Published: July 10, 2018
By Walt Borton
SANTA FE – A new venue in a new city can be risky business for an established antiques and arts event. That is especially true in a market undergoing major disruptions ranging from the economic impact of the internet to the aging of its core customers. It does not help when veterans in the trade second-guess a show’s dates, venue, market strength and financial sustainability. The major international art market of Santa Fe is overpopulated with such “sages,” and this writer confesses to be among those initially skeptical of launching a major new Santa Fe show this early in the summer season, in the town’s most expensive venue, a place with carpet so colorful it clashes with everything.
So, some unease was understandable, when, early on Friday morning, June 22, 120 dealers from around the country gathered to set-up in the Santa Fe Convention Center, the new permanent home for the 29th Annual Cody Old West Show. There was an unusual hush in the cavernous show hall, where dealers quietly loaded-in, seeming to leave the important question “is this going to work?” unspoken.
Tension began to abate as exhibitors realized that producer Brian Lebel had brilliantly transformed the convention center’s awkward rectangular show-hall into an old-timey small town on market day. Charming specialty stalls – with large spaces for textiles, furniture and even giant cowboy movie posters – surrounded a refreshingly open “market square” bustling with table tops featuring festive displays of spurs, saddle bags, vintage rifles, boots and very old, very expensive, empty whiskey bottles. Every foot of wall around the room supported colorful mini-stalls showing jewelry, books, paintings, pottery and attire, so that even the chaotic orange, red and yellow ethnographic patterns of the room’s carpet seemed to fit in.
When, in the early afternoon, serious collectors with VIP credentials at $100 arrived in numbers not seen at a Santa Fe show for decades, the mood completed its transition from apprehension to enthusiasm. Soon, visitors could be heard on their cellphones urging friends “get over here now,” and the crowd just kept coming.
By Saturday, the number of visitors to the Old West Show, which continued through Sunday, was setting new records for Santa Fe. Co-producer Melissa McCracken said, “I’ve never seen a Sunday show crowd like that. I was still letting people through the door with only 20 minutes to go.” Gate figures confirm that over the three days more than 3,000 shoppers visited the show. The phrase “I’ve never seen a show crowd like that” was echoed by veterans of decades in the Western trade.
Although crowds do not guarantee business, the Santa Fe premier of the Cody Old West Show generated not just a big but a serious crowd of qualified buyers. Familiar faces from Santa Fe’s flea markets, posh galleries, consignment galleries, renowned Canyon Road and Indian Market mingled with out-of-towners in cowboy gear – Old West Show regulars, we presume? – and with tourists in tennies, shorts and tees. Throughout the weekend, the place hummed with business, which McCracken attributed to running coupon ads in every newspaper in town over the six weeks before the show.

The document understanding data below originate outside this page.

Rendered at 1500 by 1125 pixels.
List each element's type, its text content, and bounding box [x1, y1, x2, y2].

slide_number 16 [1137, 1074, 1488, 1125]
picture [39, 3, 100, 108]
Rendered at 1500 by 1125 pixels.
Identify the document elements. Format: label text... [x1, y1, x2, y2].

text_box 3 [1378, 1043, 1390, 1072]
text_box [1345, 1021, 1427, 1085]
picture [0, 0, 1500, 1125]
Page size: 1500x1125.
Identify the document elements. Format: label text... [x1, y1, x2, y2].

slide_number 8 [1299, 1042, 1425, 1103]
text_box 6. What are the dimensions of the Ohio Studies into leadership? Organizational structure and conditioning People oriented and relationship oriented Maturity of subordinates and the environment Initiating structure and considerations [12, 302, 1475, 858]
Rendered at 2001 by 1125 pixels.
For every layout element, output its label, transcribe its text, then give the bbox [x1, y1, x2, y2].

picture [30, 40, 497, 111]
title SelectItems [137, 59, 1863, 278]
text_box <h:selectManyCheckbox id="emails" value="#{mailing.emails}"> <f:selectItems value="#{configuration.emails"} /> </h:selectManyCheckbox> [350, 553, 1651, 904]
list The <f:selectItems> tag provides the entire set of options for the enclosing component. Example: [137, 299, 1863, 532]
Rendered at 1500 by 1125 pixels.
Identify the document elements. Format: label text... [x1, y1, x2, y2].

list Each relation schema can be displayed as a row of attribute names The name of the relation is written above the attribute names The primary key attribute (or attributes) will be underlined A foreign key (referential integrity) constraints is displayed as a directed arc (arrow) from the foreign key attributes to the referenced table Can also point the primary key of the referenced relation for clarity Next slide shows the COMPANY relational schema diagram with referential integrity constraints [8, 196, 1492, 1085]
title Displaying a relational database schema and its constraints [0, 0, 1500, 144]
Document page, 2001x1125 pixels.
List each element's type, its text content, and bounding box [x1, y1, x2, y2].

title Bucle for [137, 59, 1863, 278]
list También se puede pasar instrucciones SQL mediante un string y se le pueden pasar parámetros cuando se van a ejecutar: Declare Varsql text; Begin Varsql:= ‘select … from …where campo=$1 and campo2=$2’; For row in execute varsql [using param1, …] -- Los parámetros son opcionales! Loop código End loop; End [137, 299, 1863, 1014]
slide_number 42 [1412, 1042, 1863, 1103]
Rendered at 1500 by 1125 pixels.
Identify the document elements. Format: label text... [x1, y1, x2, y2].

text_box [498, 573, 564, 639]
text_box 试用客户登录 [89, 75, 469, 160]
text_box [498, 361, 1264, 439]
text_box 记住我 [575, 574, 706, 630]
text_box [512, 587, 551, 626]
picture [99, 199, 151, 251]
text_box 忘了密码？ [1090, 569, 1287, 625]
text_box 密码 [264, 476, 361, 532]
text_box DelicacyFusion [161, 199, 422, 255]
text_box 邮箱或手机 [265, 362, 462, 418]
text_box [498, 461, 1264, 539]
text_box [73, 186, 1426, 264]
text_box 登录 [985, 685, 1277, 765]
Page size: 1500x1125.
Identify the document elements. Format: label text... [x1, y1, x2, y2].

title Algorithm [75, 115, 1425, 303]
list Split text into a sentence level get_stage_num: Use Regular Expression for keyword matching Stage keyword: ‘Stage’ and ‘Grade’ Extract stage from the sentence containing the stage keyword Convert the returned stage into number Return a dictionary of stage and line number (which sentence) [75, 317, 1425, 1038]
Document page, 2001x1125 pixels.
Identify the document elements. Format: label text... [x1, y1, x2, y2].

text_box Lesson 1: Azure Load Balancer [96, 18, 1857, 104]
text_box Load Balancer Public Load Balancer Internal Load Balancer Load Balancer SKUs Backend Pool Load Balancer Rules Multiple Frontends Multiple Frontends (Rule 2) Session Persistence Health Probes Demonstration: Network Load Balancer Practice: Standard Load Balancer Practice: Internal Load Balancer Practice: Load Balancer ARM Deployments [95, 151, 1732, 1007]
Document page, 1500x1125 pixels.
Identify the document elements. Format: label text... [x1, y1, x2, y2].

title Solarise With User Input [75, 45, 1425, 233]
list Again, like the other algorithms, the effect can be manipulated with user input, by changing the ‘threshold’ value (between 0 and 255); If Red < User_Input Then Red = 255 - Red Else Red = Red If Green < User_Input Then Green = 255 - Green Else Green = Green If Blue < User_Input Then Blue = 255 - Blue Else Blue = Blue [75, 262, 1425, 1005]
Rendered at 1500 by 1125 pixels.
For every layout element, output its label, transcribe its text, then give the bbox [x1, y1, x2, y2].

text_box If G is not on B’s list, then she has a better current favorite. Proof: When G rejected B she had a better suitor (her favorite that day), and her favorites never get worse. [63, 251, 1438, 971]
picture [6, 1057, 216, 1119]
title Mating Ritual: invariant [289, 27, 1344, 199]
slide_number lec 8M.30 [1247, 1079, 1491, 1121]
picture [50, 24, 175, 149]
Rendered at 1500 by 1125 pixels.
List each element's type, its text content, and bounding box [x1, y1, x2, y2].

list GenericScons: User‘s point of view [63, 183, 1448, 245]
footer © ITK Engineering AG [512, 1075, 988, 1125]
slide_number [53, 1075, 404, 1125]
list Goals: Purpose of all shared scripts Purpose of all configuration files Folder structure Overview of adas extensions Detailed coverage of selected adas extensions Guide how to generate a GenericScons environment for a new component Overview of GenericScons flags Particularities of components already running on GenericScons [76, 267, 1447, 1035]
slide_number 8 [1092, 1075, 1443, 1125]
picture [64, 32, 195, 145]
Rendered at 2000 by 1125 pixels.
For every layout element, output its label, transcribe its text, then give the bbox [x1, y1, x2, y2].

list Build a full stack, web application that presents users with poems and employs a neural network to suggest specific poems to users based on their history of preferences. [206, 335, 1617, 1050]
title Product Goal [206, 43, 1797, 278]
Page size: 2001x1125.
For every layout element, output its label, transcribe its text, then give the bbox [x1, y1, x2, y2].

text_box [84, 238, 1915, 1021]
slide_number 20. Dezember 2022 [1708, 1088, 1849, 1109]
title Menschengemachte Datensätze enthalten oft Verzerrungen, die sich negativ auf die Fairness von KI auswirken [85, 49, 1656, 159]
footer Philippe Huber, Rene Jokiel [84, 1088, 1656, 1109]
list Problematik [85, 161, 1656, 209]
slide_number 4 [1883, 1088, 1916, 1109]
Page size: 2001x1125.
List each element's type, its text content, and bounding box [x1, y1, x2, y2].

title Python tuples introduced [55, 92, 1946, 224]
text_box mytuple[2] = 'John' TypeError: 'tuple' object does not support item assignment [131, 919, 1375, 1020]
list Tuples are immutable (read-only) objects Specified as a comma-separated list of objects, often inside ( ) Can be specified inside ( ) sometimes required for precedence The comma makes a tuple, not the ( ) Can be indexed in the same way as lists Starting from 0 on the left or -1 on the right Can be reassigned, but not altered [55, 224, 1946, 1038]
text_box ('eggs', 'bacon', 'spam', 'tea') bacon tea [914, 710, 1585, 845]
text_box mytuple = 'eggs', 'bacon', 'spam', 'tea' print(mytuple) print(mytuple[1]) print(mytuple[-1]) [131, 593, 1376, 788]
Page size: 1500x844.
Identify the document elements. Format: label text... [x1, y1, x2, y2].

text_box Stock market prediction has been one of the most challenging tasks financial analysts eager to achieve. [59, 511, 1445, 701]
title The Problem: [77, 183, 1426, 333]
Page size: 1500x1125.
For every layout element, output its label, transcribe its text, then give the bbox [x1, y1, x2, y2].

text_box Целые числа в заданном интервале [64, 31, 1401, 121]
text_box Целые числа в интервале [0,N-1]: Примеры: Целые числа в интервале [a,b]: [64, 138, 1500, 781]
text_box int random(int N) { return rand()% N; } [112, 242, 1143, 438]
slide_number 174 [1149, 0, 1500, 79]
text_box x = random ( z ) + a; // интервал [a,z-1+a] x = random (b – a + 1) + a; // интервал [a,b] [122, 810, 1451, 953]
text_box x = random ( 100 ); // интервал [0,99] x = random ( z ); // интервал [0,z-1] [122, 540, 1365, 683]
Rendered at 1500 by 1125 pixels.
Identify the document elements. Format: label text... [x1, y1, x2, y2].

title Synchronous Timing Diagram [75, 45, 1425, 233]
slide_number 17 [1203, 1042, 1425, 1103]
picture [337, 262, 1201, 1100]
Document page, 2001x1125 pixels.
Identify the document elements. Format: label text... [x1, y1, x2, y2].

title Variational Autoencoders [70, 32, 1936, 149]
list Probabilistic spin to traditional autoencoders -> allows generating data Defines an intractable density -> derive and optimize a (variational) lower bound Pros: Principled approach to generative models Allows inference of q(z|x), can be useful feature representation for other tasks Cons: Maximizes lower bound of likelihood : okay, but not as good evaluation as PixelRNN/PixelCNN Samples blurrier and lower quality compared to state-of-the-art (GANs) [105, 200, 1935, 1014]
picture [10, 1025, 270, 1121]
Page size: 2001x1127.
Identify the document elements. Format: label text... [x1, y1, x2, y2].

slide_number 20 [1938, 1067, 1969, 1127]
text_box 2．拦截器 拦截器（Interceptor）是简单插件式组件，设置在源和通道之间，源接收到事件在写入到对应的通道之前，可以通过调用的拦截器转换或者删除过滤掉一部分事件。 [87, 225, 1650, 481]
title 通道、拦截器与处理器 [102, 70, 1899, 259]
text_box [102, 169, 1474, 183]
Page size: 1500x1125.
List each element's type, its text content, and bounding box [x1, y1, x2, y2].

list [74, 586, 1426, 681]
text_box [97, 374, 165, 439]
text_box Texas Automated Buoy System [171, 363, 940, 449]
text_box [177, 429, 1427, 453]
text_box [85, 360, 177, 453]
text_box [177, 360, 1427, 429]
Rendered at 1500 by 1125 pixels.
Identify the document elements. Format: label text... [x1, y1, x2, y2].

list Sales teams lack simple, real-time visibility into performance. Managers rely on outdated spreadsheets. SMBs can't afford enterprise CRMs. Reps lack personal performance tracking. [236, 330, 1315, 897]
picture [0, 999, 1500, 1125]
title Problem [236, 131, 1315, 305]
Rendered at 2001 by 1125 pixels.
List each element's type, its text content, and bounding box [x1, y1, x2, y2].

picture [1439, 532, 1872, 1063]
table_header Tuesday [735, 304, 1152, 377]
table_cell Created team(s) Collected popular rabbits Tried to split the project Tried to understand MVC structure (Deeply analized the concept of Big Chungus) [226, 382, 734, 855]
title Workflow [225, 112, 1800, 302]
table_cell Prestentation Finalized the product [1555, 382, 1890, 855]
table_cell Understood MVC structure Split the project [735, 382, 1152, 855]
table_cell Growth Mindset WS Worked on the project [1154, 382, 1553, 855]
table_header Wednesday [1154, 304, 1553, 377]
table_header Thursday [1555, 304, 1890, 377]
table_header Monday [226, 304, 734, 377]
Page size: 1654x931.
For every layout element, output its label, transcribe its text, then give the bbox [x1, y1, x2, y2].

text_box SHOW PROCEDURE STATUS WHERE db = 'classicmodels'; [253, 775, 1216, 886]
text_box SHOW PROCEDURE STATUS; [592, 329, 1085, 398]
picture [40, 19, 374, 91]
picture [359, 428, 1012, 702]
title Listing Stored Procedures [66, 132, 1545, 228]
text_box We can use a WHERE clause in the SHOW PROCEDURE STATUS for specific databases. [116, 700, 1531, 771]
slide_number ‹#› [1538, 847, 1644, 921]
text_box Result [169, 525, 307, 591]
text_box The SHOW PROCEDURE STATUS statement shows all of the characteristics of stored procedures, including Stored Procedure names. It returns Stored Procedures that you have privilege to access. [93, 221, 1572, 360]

Design authority and author Mary Emmerling and her husband, Reg Jackson, from Scottsdale, Ariz., spent three days shopping the show. Northwest Coast specialist Jim Flury was in from Seattle. Linda Cook, of the David Cook Gallery in Denver, joined the crowd. Robert Parsons shopped for his two prestigious galleries in Taos. Brant Mackley was there, passing out invites to the opening of his new Santa Fe gallery, as was a Canyon Road contingent that included Chick Monahan of Morningstar Gallery, Nathalie Kent and Jim Arndt of Nathalie, and gallerist Jose Navarro. Josh Baer was seen swapping stories with collector-producer John Morris. Legendary Santa Fe dealer Forrest Fenn spent hours roaming the aisles.
Rick Gottsponer, who, with wife, Julie, owns Sandbar Trading of Wichita, Kan., mentioned selling 26 small Pima baskets during the preview, but added a very important take, saying, “It was exiting. I saw lots of young buyers, couples with children. They would ask about a piece, google it on their phones, then ask more questions. These kids are taking a real interest in the work and they are buying.”
Lebel described the same experience. “We had young people asking questions! I haven’t had to answer a question from a young person – a new collector – in years. It was thrilling because these were people interested in starting to collect, and I heard that a lot from several dealers.”
By show’s end, longtime dealer, photographer and old West historian Bill Manns of Santa Fe said, “Not much to pack, we sold damn-near everything we brought.” Dan and Rebecca Pauly, also from Santa Fe, proclaimed it “outstanding,” both hugging Brian Lebel for emphasis.
Lakewood, Colo., dealer Patty Klepper described activity at their end-cap booth as “busier than we’ve been in a long time.” Her husband, Gary, said he came within $1,000 of his high-goal for the show. First-time exhibitor Jed Greenough of Grand Island, Neb., called the show and Santa Fe “a terrific experience.”
“The crowd for my best material was here,” said Randy Rodriquez of Rio Bravo Trading Company in Santa Fe.
“There were major pieces priced upwards of $200,000 and many top-end transactions,” Lebel noted. One exhibitor had nothing priced at more than $500 but did $10,000. “It was,” Lebel and McCracken agreed, “the perfect weekend.”